Calamiteitenweg over het landgoed
2016-12
Stel: in de nabijgelegen dorpen Hollandsche Rading of Lage Vuursche vindt een grote ramp plaats! De Veiligheidsregio Utrecht van de Brandweer en de gemeenten De Bilt (Hollandsche Rading) en Baarn (Lage Vuursche) hebben daar samen over nagedacht en zijn tot de conclusie gekomen dat er voor zo’n uitzonderlijke gebeurtenis voor beide dorpen een vluchtweg moet zijn, waarover de bewoners en aanwezige toeristen het dorp kunnen ontvluchten. Voor de vluchtweg is een bosweg over Landgoed Eyckenstein gekozen. Vanwege het belang en de veiligheid van beide dorpen was Eyckenstein graag bereid hieraan medewerking te verlenen, zolang de natuurwaarden niet te veel in het geding zouden komen.
Het is nauwelijks denkbaar dat er zich in één van deze pittoreske dorpjes een grote ramp zou kunnen voordoen. We gaan er dan ook van uit dat zoiets nooit zal gebeuren. Toch behoort een veiligheidsregio mogelijke risico’s in kaart te brengen en daar zo nodig maatregelen voor te nemen. Rampen die zich zouden kunnen voordoen, zijn bijvoorbeeld een grote bosbrand of een brandende tankwagen of goederentrein met explosieve of giftige stoffen. In zo’n geval zou het kunnen zijn dat de weg door het bos de enige overgebleven vluchtweg is. Landgoed Eyckenstein ligt tussen beide dorpen in en de beoogde vluchtweg loopt dan ook dwars over het landgoed. Het betreft de route van west naar oost: Vuursche Dreef – Loosdrechtse Spoor – Karnemelksweg, langs het Boetzelaersveld.
In 2014 is Eyckenstein door de door de Veiligheidsregio Utrecht van de Brandweer benaderd om samen met de gemeenten De Bilt en Baarn naar oplossingen te zoeken.
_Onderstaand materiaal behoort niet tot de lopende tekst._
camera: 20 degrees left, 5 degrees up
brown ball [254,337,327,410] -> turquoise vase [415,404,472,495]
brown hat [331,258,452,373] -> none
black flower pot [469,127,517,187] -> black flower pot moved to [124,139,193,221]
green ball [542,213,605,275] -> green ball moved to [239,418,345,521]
Het jaar daarop kwamen de gemeenten De Bilt en Baarn met de vraag of het Loosdrechtse Spoor over het landgoed tot calamiteitenweg omgevormd zou mogen worden. Dit particuliere bospad, dat vanwege de slechte onderhoudsstaat met grote moddergaten moeilijk berijdbaar was, zou dan opgeknapt moeten worden. Eyckenstein heeft ermee ingestemd op voorwaarde dat er een fysieke afsluiting voor gemotoriseerd verkeer zou komen, omdat de opgeknapte weg anders aanzienlijk veel meer verkeer zou aantrekken. Dat zou ook niet passen in het provinciale beleid om in dit gebied aan natuurontwikkeling te werken.
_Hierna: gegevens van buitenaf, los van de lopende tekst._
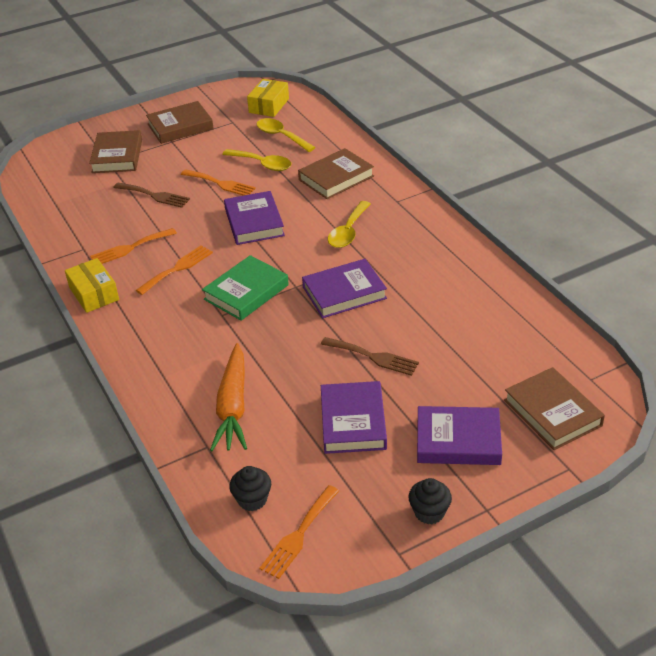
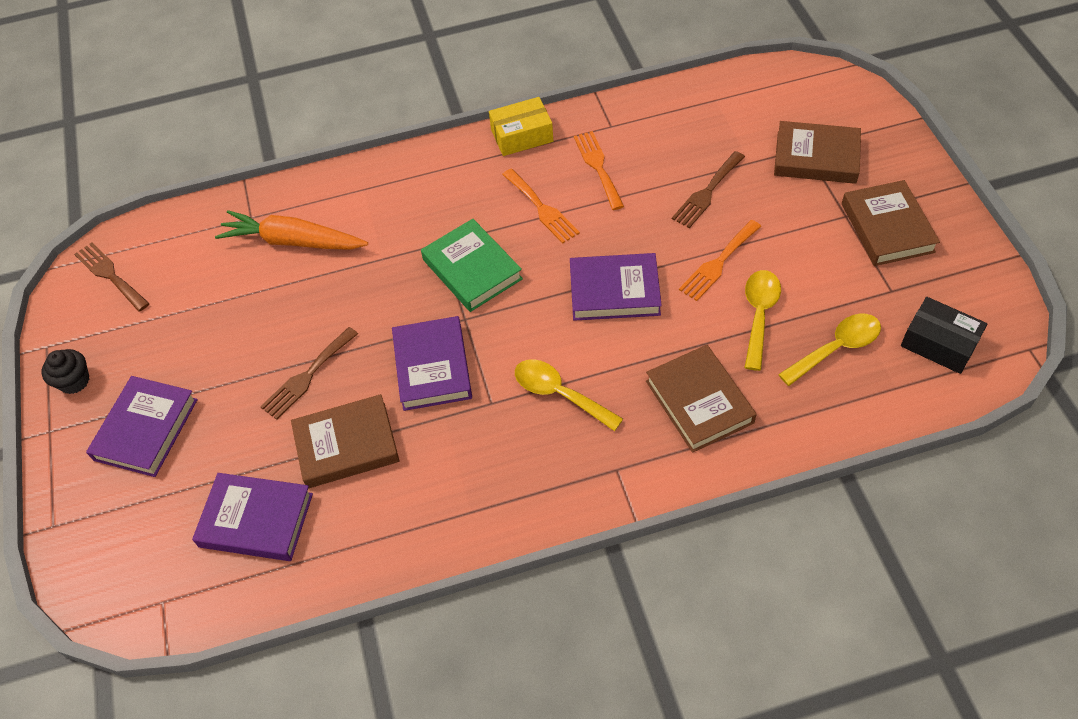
camera: 105 degrees right, 15 degrees up
yellow spoon [222,149,292,171] -> yellow spoon turned 150 degrees clockwise [744,270,781,371]
black cupcake [229,466,271,511] -> none
yellow box [247,79,289,117] -> black box [901,297,987,374]
orange fork [259,485,339,579] -> brown fork [74,242,150,312]
purple book [321,381,387,454] -> purple book moved to [192,473,313,561]
brown book [504,367,605,450] -> brown book moved to [291,394,400,488]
Omdat deze route ook deel uitmaakt van de ruiterpaden over het landgoed, is er voor paarden en menners een speciale voorziening gemaakt om de slagboom te kunnen passeren. In de berm naast de slagboom is een betonnen plaat aangebracht met daarop een staande betonnen paal waar paard-en-wagen wel, maar auto’s niet overheen kunnen komen.